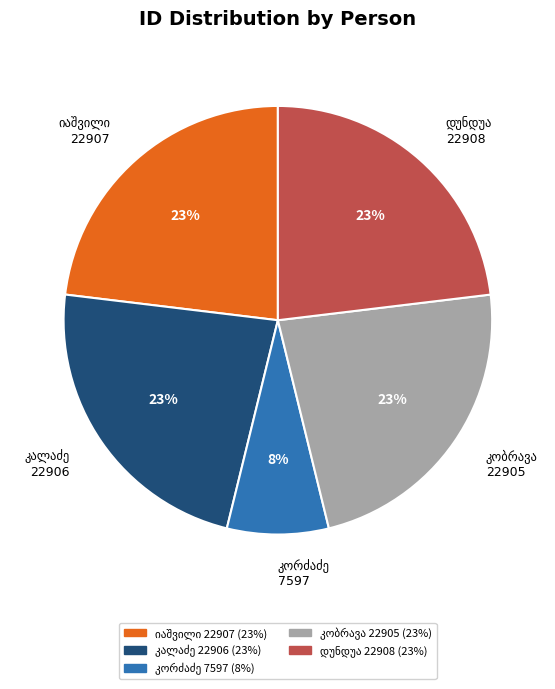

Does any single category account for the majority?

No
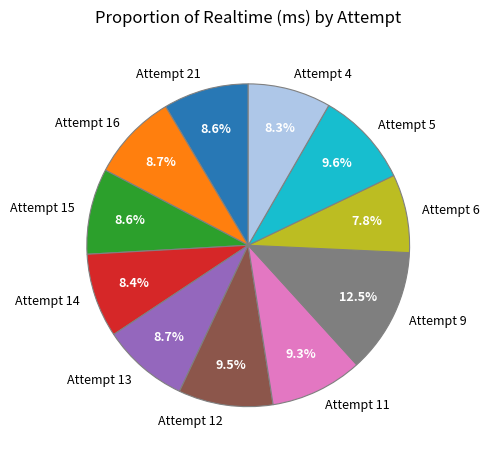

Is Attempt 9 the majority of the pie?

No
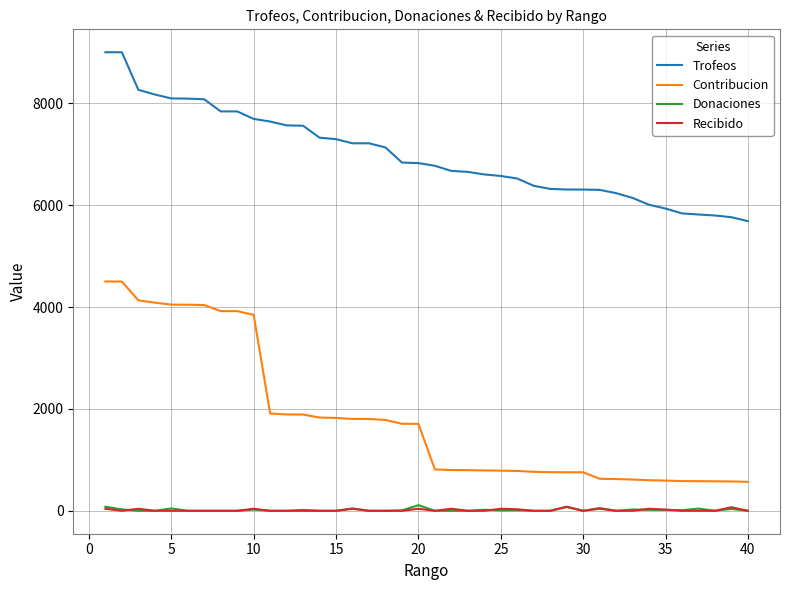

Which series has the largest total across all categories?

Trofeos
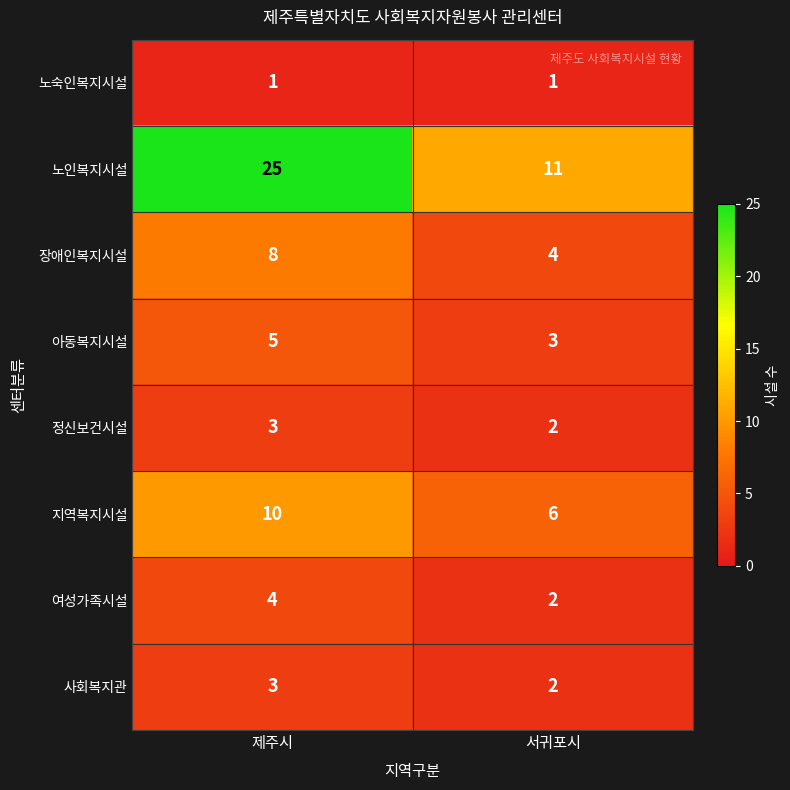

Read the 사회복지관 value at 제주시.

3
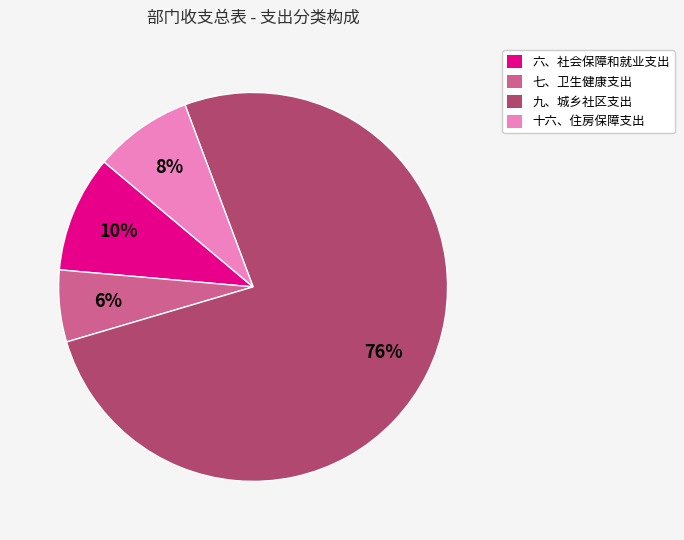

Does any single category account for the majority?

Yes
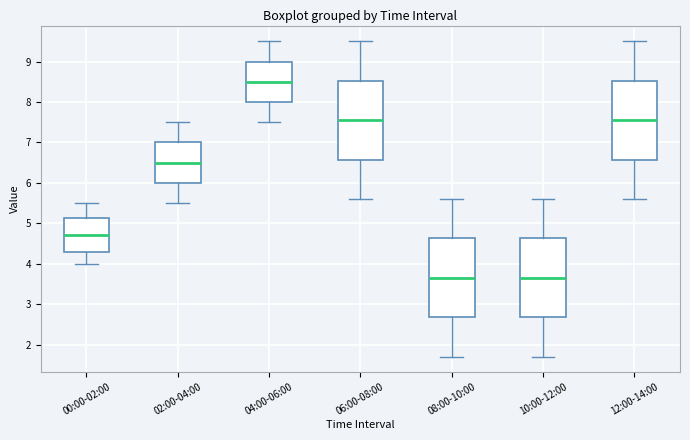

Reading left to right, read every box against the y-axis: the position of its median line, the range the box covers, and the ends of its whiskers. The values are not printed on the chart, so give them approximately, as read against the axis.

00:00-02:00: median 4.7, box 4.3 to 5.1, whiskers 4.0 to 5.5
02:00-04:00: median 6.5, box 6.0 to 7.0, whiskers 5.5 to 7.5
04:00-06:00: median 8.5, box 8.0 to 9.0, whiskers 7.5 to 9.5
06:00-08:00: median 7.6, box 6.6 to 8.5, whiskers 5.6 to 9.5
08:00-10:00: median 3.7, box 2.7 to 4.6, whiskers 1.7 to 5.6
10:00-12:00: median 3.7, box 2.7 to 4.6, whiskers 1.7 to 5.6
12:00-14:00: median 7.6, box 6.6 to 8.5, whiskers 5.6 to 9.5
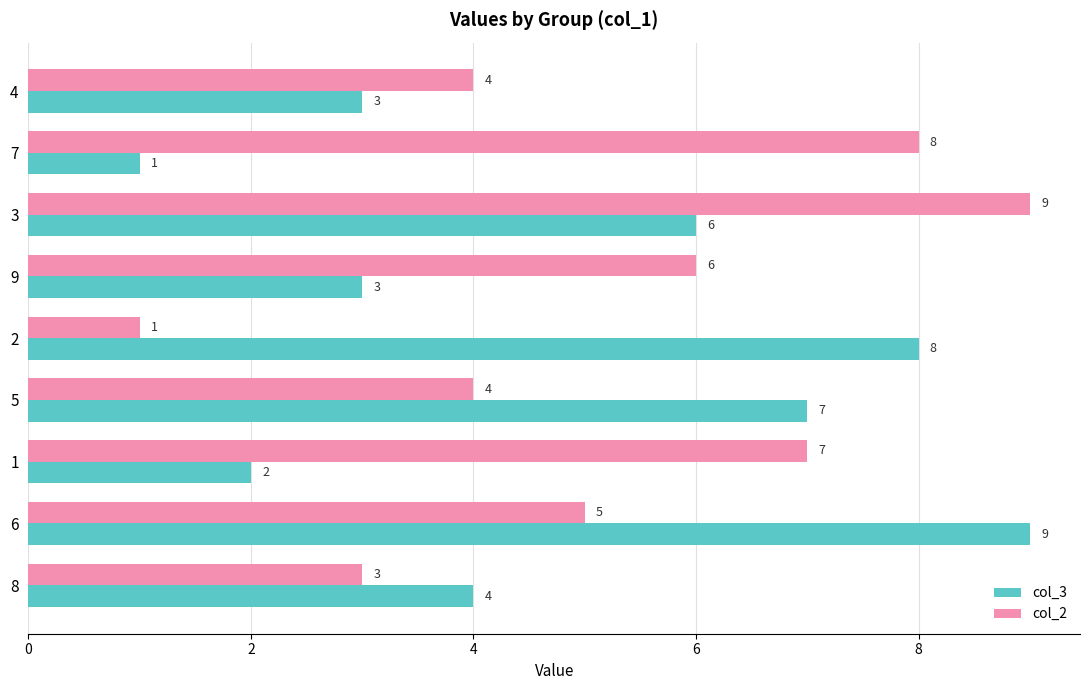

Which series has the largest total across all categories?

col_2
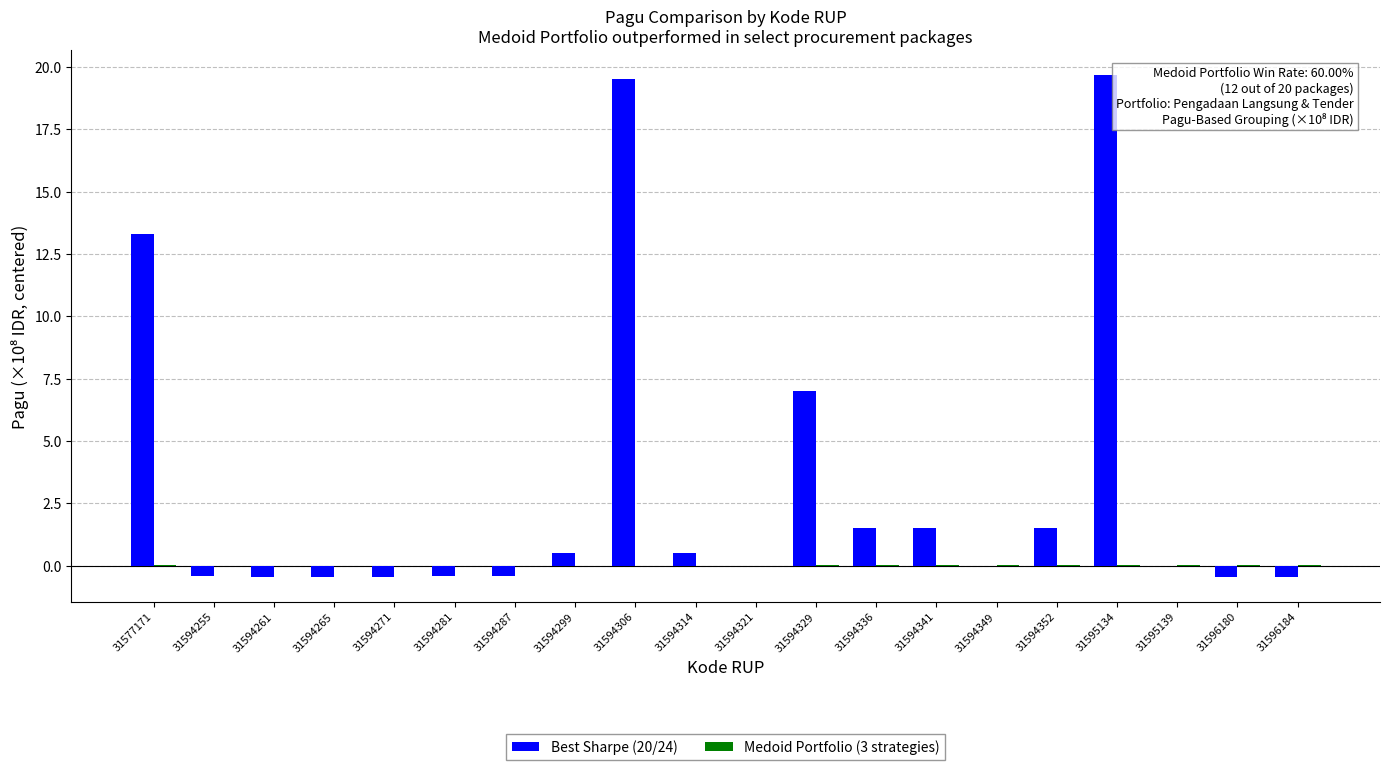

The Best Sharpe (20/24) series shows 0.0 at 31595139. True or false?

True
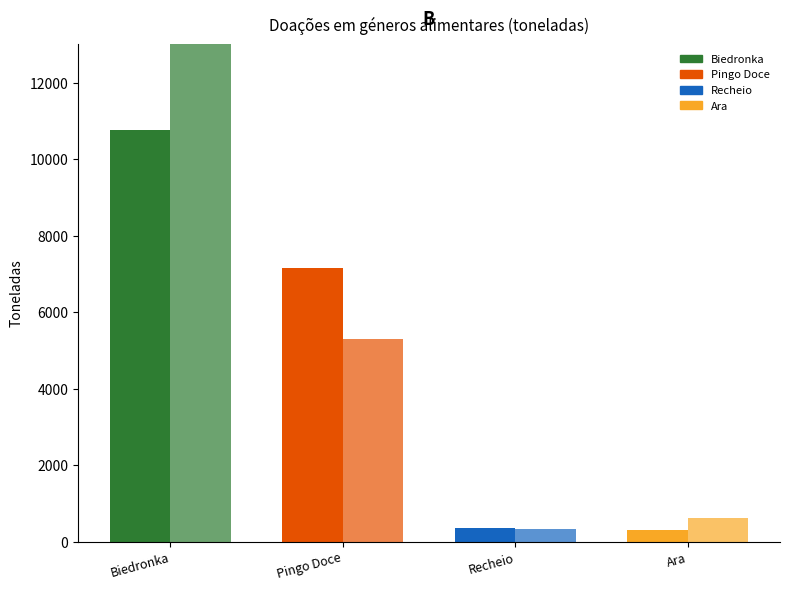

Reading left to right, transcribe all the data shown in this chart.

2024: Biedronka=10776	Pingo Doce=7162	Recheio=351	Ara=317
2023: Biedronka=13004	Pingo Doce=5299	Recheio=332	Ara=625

**Work instructions:** Copy out all of the entries above word for word, from the first through the last. Leave out the pictures and include only the text.

**Answer to this exercise:**
Does any single category account for the majority?

No

Is Attempt 9 the majority of the pie?

No

Which series has the largest total across all categories?

Trofeos

Read the 사회복지관 value at 제주시.

3

Does any single category account for the majority?

Yes

Reading left to right, read every box against the y-axis: the position of its median line, the range the box covers, and the ends of its whiskers. The values are not printed on the chart, so give them approximately, as read against the axis.

00:00-02:00: median 4.7, box 4.3 to 5.1, whiskers 4.0 to 5.5
02:00-04:00: median 6.5, box 6.0 to 7.0, whiskers 5.5 to 7.5
04:00-06:00: median 8.5, box 8.0 to 9.0, whiskers 7.5 to 9.5
06:00-08:00: median 7.6, box 6.6 to 8.5, whiskers 5.6 to 9.5
08:00-10:00: median 3.7, box 2.7 to 4.6, whiskers 1.7 to 5.6
10:00-12:00: median 3.7, box 2.7 to 4.6, whiskers 1.7 to 5.6
12:00-14:00: median 7.6, box 6.6 to 8.5, whiskers 5.6 to 9.5

Which series has the largest total across all categories?

col_2

The Best Sharpe (20/24) series shows 0.0 at 31595139. True or false?

True

Reading left to right, transcribe all the data shown in this chart.

2024: Biedronka=10776	Pingo Doce=7162	Recheio=351	Ara=317
2023: Biedronka=13004	Pingo Doce=5299	Recheio=332	Ara=625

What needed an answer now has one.